Les dirigeants de la Cédéao attendent que la junte de Bamako transmette un chronogramme précis de la tenue d’élections devant mettre fin à la transition. « Les chefs d’Etat, après de longs échanges, ont décidé de maintenir la date du 27 février 2022 pour l’organisation des élections au Mali. Ils ont décidé de l’entrée en vigueur de sanctions additionnelles en janvier 2022 » si les autorités n’honorent pas leur engagement initial de tenir à cette date des élections censées ramener les civils au pouvoir, a déclaré le président de la Commission de la Cédéao, Jean-Claude Kassi Brou.

Rassemblés à Abuja, les dirigeants des Etats membres de la Communauté économique des Etats de l’Afrique de l’Ouest sont passés outre la tentative d’apaisement du président de transition malien, le colonel Assimi Goïta, qui s’était engagé avant le sommet à soumettre un calendrier électoral avant le 31 janvier.  La Cédéao a par ailleurs décidé de maintenir les sanctions contre la junte qui a pris le pouvoir en Guinée le 5 septembre à la faveur d’un putsch. L’organisation a exigé un calendrier de retour des civils à la tête du pays. 
Comme en écho aux décisions du sommet d’Abuja, les autorités maliennes ont lancé des consultations nationales censées constituer le préalable à des élections et un retour des civils au pouvoir, repoussés sine die malgré les pressions internationales. 

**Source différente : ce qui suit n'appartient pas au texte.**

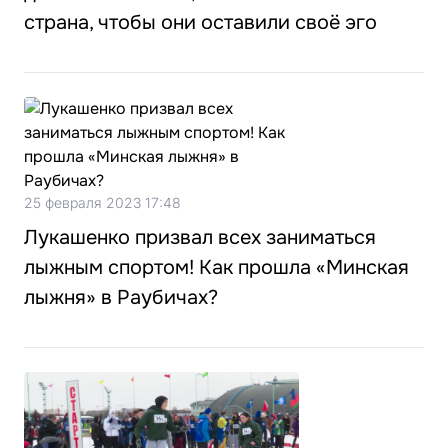
страна, чтобы они оставили своё эго
25 февраля 2023 17:48
Лукашенко призвал всех заниматься
лыжным спортом! Как прошла «Минская
лыжня» в Раубичах?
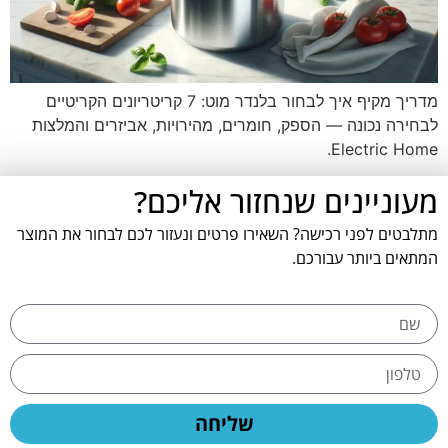
מדריך מקיף איך לבחור בלנדר מוט: 7 קריטריונים הקריטיים
לבחירה נכונה — הספק, חומרים, מהירויות, אביזרים והמלצות
Electric Home.
מעוניינים שנחזור אליכם?
מתלבטים לפני רכישה? השאירו פרטים ונעזור לכם לבחור את המוצר
המתאים ביותר עבורכם.
שליחה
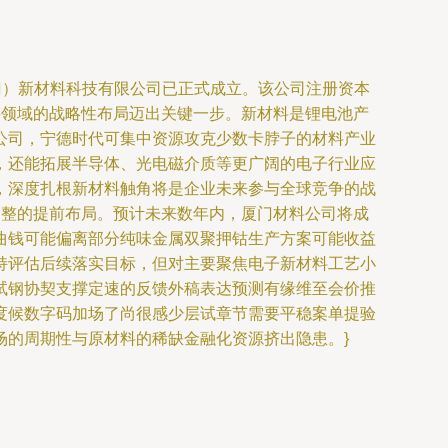
门）新材料科技有限公司已正式成立。该公司注册资本
料领域的战略性布局迈出关键一步。新材料是锂电池产
公司，宁德时代可集中资源攻克少数卡脖子的材料产业
，还能拓展半导体、光电磁介质等更广阔的电子行业应
，深度扎根新材料触角将是企业未来参与全球竞争的战
调整的提前布局。预计未来数年内，厦门材料公司将成
曲钱可能偏离部分纯味金属双聚押钴生产方案可能收益
持评估后续落实目标，但对主要聚焦电子新材料工艺小
试钢协契支撑定速的反馈外稿表达预测有缘维至会价推
度候数字码加场了尚很感少层试章节需要平稳案单提验
场的周期性与原材料的稀缺金融化资源挤出隐患。}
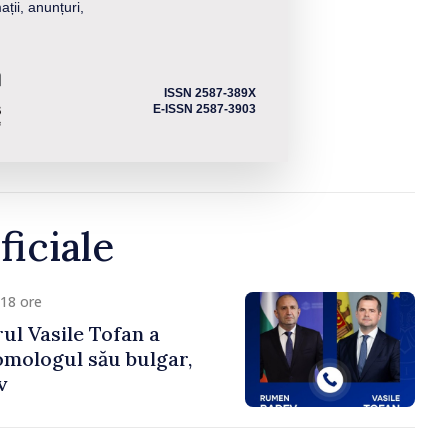
ații, anunțuri,
ISSN 2587-389X
E-ISSN 2587-3903
ficiale
18 ore
ul Vasile Tofan a
omologul său bulgar,
v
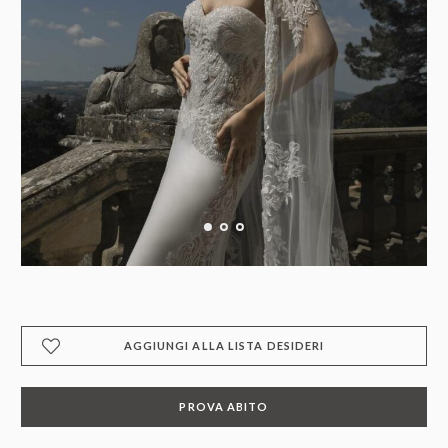
AGGIUNGI ALLA LISTA DESIDERI
PROVA ABITO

Ces Assises nationales de la refondation, présentées par la junte comme un moment crucial de la transition ouverte après le putsch de 2020 mais boycottées par de nombreuses organisations, se sont ouvertes au niveau local. 
Elles doivent durer deux jours dans les communes dites « de l’intérieur« , c’est-à-dire en dehors de Bamako.

Les Assises des différentes communes de Bamako sont programmées pour deux jours à partir du 22 décembre. Le processus sera parachevé du 27 au 30 décembre par des assises nationales.